Look outside of the Google ecosystem to get feedback, too. Your authority and popularity can all be helped by feedback and mentions on non-Google sites such as Yelp, Feefo, and similar.
For testimonials, inquire. Ask for written feedback instead and encourage this on your website if you don’t sell goods and your service doesn’t lend itself to starred reviews.
Ask people to spread the word, too; maybe they’ll be happy to offer recommendations if they’re impressed with your product or service?
You can raise authority from a content perspective by being more careful with guest content, whether you host it on your website or contribute it to others.
How to demonstrate your expertise
It can be difficult to see the wood for the trees when you work in a business. Things that are apparent to you are the things that your clients don’t know about. To them, items that seem uninteresting to you can very well be important.
You should write content that flaunts your expertise, then host it on your website and beyond. Get your team’s knowledgeable members to write content and advertise it under their name.
Get them to share it on LinkedIn, Twitter, and elsewhere; your current audience will improve your interaction. Then, engage in conversation. It takes work to develop your brand, but the rewards it pays are more than worthwhile.
And Don’t Forget …
Don’t lose sight of other significant SEO considerations when you’re designing your E-A-T:
A website that is fully usable with decent content and no dead pages.

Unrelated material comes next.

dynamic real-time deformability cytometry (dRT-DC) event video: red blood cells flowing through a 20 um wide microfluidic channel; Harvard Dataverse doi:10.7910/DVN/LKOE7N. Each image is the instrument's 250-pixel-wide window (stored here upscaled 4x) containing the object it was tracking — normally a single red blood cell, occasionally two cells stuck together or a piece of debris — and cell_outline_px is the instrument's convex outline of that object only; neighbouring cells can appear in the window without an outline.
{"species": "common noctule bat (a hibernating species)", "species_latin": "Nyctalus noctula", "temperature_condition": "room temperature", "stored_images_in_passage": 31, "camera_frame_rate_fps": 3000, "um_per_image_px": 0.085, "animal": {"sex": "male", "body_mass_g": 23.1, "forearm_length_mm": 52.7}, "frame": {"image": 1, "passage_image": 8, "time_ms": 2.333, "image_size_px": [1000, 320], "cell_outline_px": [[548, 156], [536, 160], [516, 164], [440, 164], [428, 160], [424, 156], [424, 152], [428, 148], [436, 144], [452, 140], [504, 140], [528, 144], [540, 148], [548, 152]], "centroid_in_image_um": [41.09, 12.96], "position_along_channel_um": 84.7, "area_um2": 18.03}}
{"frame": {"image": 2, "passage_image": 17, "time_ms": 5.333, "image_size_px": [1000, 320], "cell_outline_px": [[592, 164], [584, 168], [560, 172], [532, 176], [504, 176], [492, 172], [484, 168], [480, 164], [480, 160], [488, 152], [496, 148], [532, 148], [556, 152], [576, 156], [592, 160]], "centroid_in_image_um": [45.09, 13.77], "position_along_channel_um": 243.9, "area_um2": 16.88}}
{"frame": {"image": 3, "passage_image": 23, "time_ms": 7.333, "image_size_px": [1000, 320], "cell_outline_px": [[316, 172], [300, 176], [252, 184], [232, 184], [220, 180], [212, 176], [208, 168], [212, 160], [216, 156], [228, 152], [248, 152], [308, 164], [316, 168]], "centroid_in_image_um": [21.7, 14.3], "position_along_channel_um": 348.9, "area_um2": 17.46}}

Consistent branding across channels and tone of speech.
Consistent NAP around the internet and offline (name, address, phone number).
Precise and up-to-date markup of the schema on your web.
On your web, correct and up-to-date metadata.
Continuous link-building activities to source high-quality, appropriate sites for inbound links.
Rapid page speed, with a particular emphasis on mobile speed.
Responsive design: across all platforms, the site should work seamlessly.
There You Have It
Google’s ongoing attempts to rank the best, highest quality content at the top of its SERPs have culminated in E-A-T. All wins because this is the case.
Content that helps satisfy their criteria is provided to consumers.
Businesses are compensated for being trustworthy and producing quality, usable content.
When you need a response, Google cements its credibility as the best place to go.
In today’s SEO landscape, there is no room for skimping on content quality. It will offer you success in accordance with the E-A-T principles: knowledge, authority, trust.